**Given information:**

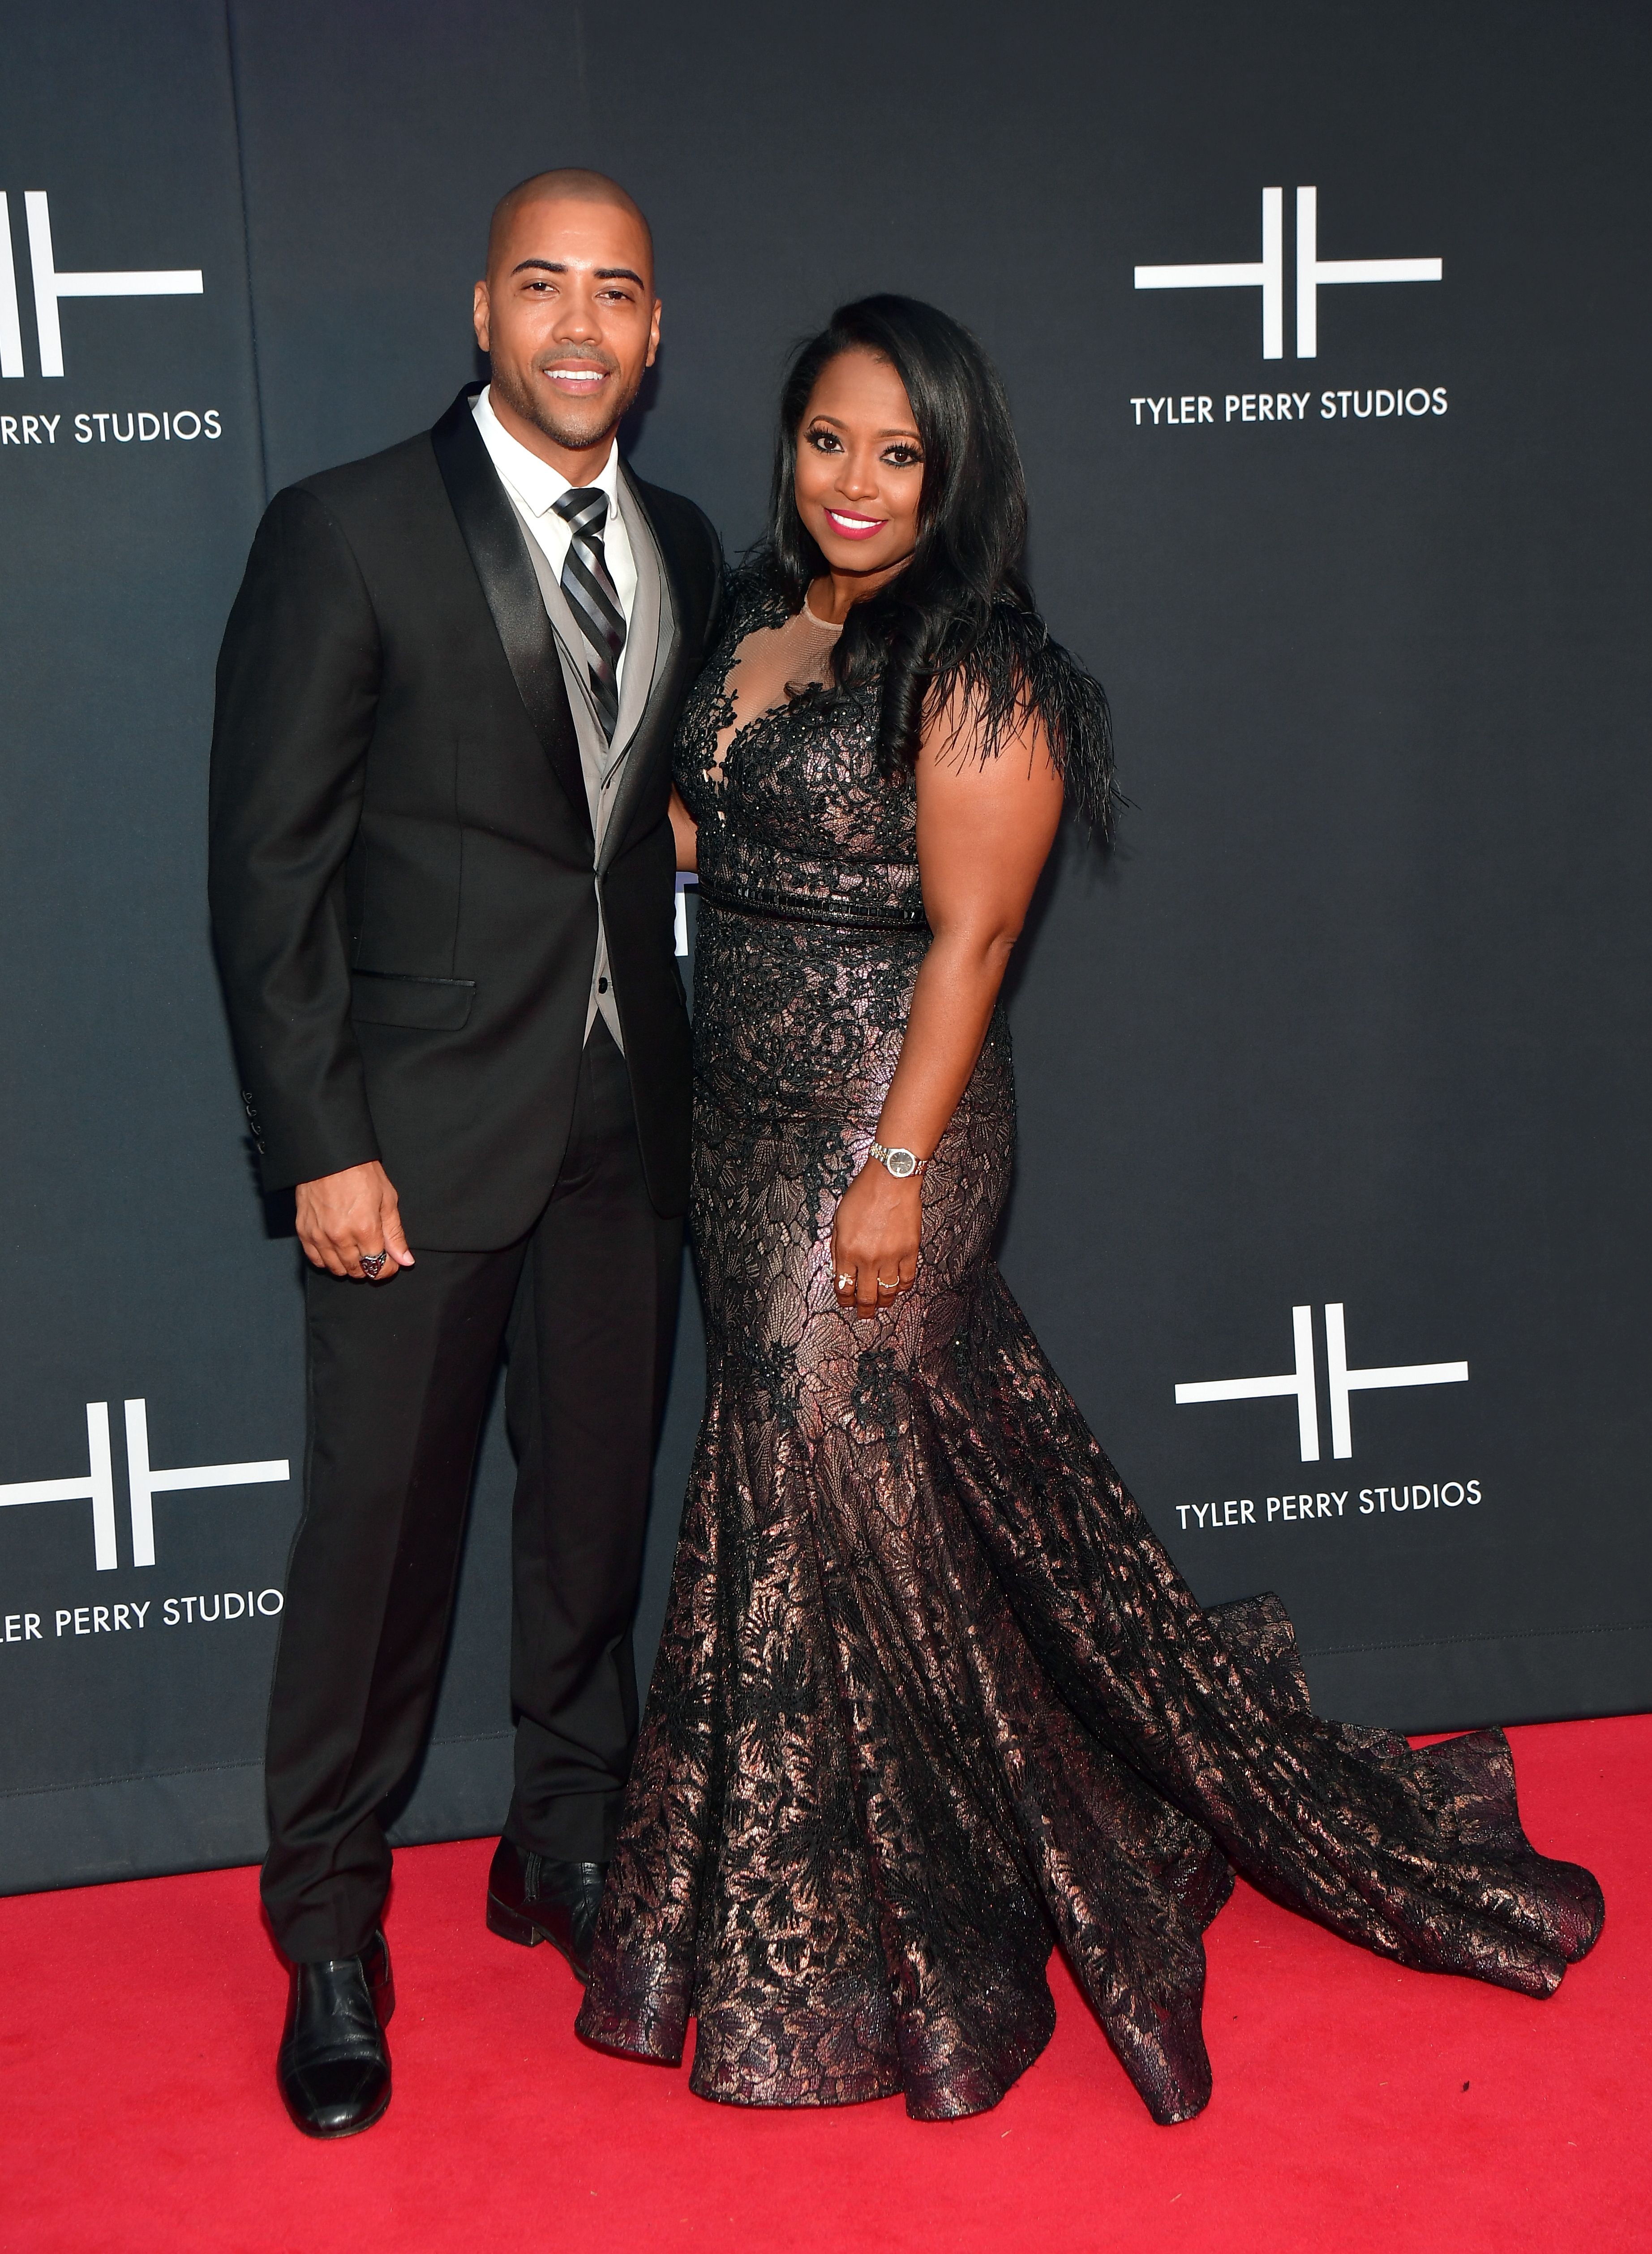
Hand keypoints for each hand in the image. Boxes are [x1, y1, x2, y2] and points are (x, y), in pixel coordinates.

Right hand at [295, 1161, 413, 1281]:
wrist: (329, 1155)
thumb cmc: (360, 1172)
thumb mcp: (387, 1200)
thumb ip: (394, 1234)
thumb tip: (405, 1260)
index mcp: (364, 1229)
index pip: (378, 1266)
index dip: (387, 1269)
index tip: (391, 1264)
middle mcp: (340, 1237)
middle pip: (357, 1271)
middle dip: (369, 1268)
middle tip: (373, 1254)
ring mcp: (319, 1236)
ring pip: (335, 1269)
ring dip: (349, 1267)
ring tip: (356, 1253)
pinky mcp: (303, 1231)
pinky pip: (315, 1259)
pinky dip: (326, 1260)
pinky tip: (336, 1251)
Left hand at [830, 1161, 919, 1319]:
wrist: (891, 1179)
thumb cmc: (864, 1194)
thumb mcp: (839, 1220)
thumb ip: (838, 1247)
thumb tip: (840, 1269)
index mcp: (846, 1251)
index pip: (843, 1287)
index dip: (844, 1300)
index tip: (846, 1302)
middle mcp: (867, 1258)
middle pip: (865, 1297)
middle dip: (863, 1310)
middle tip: (864, 1314)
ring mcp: (890, 1257)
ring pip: (887, 1292)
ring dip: (884, 1302)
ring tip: (882, 1305)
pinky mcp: (909, 1252)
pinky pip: (907, 1280)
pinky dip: (903, 1287)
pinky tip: (898, 1287)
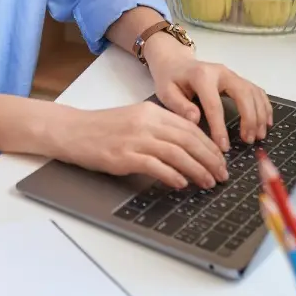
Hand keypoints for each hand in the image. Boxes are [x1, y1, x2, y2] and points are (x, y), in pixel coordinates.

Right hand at [54, 98, 228, 190]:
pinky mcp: (124, 156)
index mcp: (152, 112)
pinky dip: (172, 175)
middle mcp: (146, 123)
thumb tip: (188, 150)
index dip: (209, 144)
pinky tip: (182, 183)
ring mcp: (135, 139)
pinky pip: (155, 166)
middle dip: (210, 159)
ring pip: (177, 153)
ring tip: (208, 182)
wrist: (72, 131)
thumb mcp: (135, 120)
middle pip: (188, 140)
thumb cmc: (103, 129)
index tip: (221, 159)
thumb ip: (160, 130)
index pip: (190, 127)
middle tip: (222, 174)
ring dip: (197, 170)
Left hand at [143, 33, 271, 151]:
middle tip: (248, 140)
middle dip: (249, 118)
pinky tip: (266, 122)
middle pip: (242, 94)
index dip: (219, 127)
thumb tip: (195, 120)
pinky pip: (257, 91)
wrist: (176, 63)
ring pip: (253, 92)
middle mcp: (221, 72)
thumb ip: (179, 106)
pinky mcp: (238, 78)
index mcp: (201, 76)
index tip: (223, 146)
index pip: (214, 104)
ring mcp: (232, 74)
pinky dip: (264, 106)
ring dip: (259, 114)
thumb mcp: (166, 92)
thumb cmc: (170, 80)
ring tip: (258, 136)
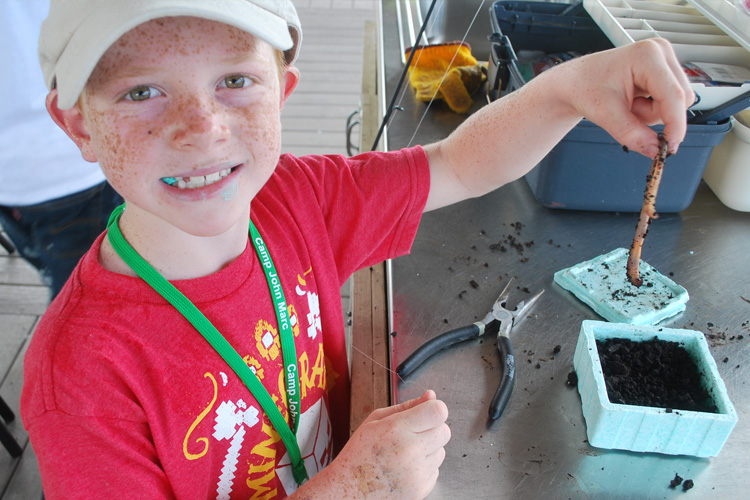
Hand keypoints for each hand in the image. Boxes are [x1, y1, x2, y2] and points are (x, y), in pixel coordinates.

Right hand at [296, 390, 449, 498]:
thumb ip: (407, 406)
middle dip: (432, 428)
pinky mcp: (422, 489)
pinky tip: (404, 467)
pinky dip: (424, 467)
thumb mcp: (375, 420)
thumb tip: (431, 396)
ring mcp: (417, 473)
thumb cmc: (359, 454)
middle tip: (411, 433)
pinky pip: (435, 470)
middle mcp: (411, 452)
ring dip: (428, 449)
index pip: (438, 411)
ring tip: (403, 452)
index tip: (425, 412)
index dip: (434, 408)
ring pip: (441, 451)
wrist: (348, 491)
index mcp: (397, 429)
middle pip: (444, 431)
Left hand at [553, 38, 693, 156]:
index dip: (676, 123)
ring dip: (651, 114)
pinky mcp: (664, 71)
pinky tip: (633, 101)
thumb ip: (630, 134)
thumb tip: (654, 149)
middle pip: (680, 99)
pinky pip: (669, 102)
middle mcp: (660, 52)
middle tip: (626, 114)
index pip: (673, 94)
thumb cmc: (585, 87)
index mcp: (647, 55)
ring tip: (627, 105)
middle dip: (654, 116)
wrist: (577, 82)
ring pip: (676, 103)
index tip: (671, 146)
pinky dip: (650, 109)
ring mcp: (664, 61)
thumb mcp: (604, 114)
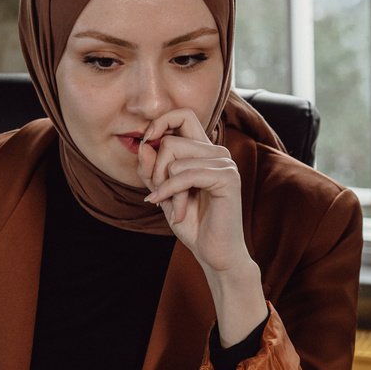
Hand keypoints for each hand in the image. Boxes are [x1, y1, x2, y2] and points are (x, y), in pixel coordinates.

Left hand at [137, 110, 265, 341]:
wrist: (216, 254)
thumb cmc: (194, 225)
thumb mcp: (164, 194)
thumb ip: (152, 171)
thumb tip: (143, 145)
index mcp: (204, 151)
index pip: (183, 115)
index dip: (161, 122)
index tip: (145, 143)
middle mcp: (217, 152)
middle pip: (171, 140)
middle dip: (156, 169)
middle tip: (158, 193)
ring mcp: (224, 163)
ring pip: (175, 158)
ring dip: (165, 187)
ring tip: (173, 208)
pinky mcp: (227, 178)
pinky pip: (186, 175)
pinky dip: (172, 193)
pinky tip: (175, 212)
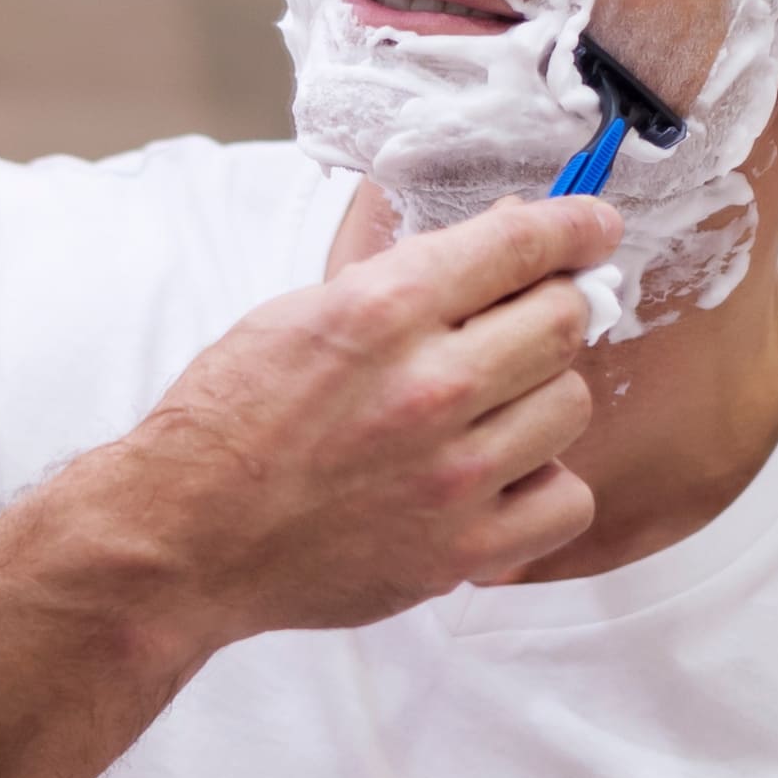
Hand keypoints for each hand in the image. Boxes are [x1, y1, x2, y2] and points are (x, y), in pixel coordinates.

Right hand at [72, 194, 619, 657]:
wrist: (184, 537)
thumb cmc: (229, 421)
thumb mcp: (300, 314)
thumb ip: (404, 281)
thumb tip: (501, 240)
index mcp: (381, 312)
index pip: (519, 245)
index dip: (573, 226)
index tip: (593, 228)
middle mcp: (426, 387)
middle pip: (561, 321)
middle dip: (551, 309)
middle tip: (525, 322)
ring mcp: (451, 475)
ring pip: (570, 406)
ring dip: (540, 397)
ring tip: (490, 409)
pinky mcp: (462, 550)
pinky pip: (568, 500)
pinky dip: (544, 486)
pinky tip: (499, 477)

**Exercise goal:**
Only a number is wanted. How many lines of the entries above carry "Right"?

**Answer to the exercise:**
4